What are the recommendations?

Inenco analysed data from the customers it supported through ESOS phase one to identify the most common recommendations for retailers. Lighting emerged as top for savings among businesses across all sectors, including retail. Improvements such as retrofitting high-efficiency lighting or installing lighting controls, sensors and timers typically require relatively little upfront investment and take an average of three and a half years to provide a return on investment.

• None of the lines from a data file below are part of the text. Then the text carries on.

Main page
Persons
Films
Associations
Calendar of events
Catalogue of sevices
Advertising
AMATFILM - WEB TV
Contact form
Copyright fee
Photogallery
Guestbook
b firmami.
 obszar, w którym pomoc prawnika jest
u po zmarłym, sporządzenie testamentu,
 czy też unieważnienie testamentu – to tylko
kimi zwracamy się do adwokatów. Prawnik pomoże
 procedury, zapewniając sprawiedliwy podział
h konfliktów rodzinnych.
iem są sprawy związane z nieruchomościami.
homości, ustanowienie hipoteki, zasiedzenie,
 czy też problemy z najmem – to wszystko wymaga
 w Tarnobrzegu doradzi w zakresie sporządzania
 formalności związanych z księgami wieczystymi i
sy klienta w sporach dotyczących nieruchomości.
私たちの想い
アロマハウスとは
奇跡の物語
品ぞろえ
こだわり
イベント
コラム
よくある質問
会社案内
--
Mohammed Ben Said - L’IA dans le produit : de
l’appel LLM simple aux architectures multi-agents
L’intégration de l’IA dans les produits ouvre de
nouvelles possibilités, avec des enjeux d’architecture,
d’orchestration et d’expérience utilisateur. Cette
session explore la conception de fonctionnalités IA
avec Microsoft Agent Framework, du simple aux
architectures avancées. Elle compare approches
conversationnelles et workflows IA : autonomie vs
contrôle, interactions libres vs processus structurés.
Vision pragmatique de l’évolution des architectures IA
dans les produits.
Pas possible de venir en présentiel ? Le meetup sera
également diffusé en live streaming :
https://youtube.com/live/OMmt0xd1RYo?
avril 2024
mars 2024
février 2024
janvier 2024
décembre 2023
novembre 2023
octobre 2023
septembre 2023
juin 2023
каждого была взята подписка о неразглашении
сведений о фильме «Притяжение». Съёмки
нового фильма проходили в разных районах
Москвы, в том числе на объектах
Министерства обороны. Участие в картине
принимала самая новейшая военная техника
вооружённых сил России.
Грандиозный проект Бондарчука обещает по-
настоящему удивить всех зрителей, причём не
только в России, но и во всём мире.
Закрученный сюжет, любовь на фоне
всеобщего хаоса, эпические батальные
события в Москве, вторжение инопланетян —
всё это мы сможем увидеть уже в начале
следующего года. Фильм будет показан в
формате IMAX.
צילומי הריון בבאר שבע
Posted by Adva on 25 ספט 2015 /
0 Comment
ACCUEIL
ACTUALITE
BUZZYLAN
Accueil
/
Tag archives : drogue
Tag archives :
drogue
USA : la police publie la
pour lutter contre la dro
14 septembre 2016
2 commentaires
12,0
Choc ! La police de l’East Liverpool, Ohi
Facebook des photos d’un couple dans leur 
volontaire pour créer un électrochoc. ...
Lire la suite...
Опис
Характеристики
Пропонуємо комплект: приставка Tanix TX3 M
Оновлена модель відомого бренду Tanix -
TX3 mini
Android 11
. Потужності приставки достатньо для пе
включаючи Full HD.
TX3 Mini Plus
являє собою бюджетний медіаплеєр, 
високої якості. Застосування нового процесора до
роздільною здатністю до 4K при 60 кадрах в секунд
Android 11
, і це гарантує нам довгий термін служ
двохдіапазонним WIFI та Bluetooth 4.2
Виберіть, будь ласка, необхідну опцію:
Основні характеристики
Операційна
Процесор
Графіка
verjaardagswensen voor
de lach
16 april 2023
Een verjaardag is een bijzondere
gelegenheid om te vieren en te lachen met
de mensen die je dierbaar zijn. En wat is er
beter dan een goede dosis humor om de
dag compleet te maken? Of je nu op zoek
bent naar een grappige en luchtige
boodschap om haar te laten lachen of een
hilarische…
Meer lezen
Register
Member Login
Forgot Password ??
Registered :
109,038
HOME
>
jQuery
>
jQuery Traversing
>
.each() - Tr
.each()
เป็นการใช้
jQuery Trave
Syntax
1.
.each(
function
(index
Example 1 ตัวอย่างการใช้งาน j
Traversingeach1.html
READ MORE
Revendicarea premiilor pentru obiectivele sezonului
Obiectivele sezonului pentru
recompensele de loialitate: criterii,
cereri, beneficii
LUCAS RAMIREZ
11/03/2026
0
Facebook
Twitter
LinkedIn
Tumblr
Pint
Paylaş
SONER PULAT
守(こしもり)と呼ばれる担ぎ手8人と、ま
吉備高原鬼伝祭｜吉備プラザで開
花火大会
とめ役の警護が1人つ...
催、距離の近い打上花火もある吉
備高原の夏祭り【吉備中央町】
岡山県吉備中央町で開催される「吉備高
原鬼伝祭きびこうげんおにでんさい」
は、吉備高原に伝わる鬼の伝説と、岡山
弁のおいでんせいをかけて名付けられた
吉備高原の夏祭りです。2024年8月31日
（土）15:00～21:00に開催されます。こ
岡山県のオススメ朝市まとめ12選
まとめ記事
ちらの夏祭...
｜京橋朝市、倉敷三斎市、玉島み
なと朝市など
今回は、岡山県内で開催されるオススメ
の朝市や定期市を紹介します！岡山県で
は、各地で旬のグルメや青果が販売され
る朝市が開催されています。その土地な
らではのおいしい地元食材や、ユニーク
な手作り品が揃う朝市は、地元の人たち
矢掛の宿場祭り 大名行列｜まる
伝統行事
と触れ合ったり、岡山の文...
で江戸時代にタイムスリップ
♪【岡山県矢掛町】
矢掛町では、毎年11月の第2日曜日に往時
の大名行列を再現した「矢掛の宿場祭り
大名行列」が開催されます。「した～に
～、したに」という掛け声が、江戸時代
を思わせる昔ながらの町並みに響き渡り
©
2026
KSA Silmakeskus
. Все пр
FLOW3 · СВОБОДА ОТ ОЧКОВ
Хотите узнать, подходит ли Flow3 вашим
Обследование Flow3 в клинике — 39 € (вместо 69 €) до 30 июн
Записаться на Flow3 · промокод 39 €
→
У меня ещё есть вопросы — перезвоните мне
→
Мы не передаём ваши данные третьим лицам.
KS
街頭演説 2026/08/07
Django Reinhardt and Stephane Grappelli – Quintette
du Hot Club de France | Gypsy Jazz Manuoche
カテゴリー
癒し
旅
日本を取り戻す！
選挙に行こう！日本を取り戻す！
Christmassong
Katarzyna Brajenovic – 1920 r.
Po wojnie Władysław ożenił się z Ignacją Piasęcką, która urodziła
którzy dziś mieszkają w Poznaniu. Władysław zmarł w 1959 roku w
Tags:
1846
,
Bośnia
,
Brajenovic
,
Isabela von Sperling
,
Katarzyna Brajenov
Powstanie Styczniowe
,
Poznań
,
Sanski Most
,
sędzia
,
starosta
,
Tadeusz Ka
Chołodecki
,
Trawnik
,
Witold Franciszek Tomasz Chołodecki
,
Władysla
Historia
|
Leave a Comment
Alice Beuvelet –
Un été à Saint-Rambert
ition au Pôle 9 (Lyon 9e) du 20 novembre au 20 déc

Energy management, which includes measures such as encouraging behavioural change among staff, monitoring energy usage and optimising procurement strategies, was another key area for savings among retailers: on average, investment in energy management is returned in just 18 months. While the third most common recommendation for retailers – installing or upgrading heating, ventilation and air conditioning systems – requires a slightly higher upfront investment, focusing on this can also reduce costs significantly in less than two and a half years.

Cutting costs and reducing carbon footprint

Retailers don’t need to adopt their efficiency recommendations to achieve compliance, but if they simply shelve their ESOS audits without acting on them then they could be missing out on an average 13% saving in energy use each year. The research found that, by implementing recommendations, many retailers could cut costs by 5% within just three months and see further significant savings over the financial year.

Savvy retailers will recognise that unless they act on their ESOS recommendations, they risk falling behind competitors that are benefitting from the scheme with savings and reduced carbon footprint. ESOS audits offer a chance to cut costs and increase their competitiveness.